> **Excerpted text**
┌────────

One of the primary purposes for which policyholders purchase D&O insurance is to provide directors and officers with defense cost protection in the event claims are made against them. However, a September 15, 2011 decision by a justice of the New Zealand High Court in Auckland (here) found that former directors of the defunct Bridgecorp companies are not entitled to advancement under the companies’ D&O insurance policies of the costs of their criminal defense where the companies’ liquidators and receivers have raised (but not yet proven or even filed) claims against them exceeding the policy’s limits of liability.

 

Though the decision reflects a peculiar feature of New Zealand law, it nevertheless may have some noteworthy implications, particularly in light of the larger D&O insurance industry’s ongoing efforts to develop insurance solutions that operate globally and respond locally.

└────────

> **Task requirements**
Please transcribe the passage above about the New Zealand ruling on D&O insurance and defense costs, word for word.

> **Source excerpt**

┌────────

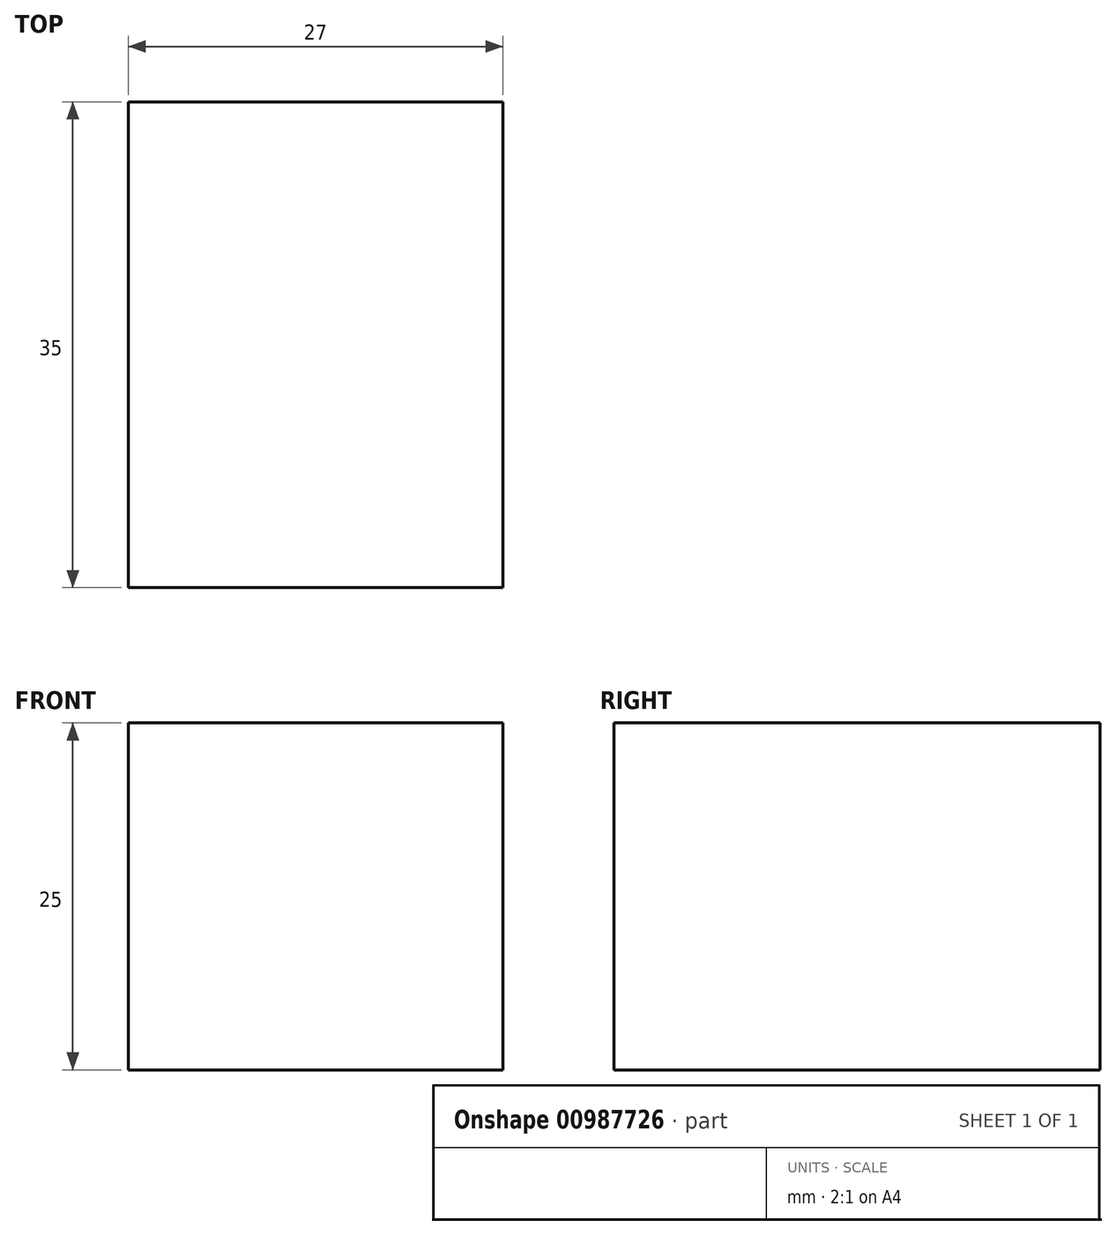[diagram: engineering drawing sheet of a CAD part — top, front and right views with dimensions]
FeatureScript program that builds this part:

└────────

> **Right answer**
One of the primary purposes for which policyholders purchase D&O insurance is to provide directors and officers with defense cost protection in the event claims are made against them. However, a September 15, 2011 decision by a justice of the New Zealand High Court in Auckland (here) found that former directors of the defunct Bridgecorp companies are not entitled to advancement under the companies’ D&O insurance policies of the costs of their criminal defense where the companies’ liquidators and receivers have raised (but not yet proven or even filed) claims against them exceeding the policy’s limits of liability.

 

Though the decision reflects a peculiar feature of New Zealand law, it nevertheless may have some noteworthy implications, particularly in light of the larger D&O insurance industry’s ongoing efforts to develop insurance solutions that operate globally and respond locally.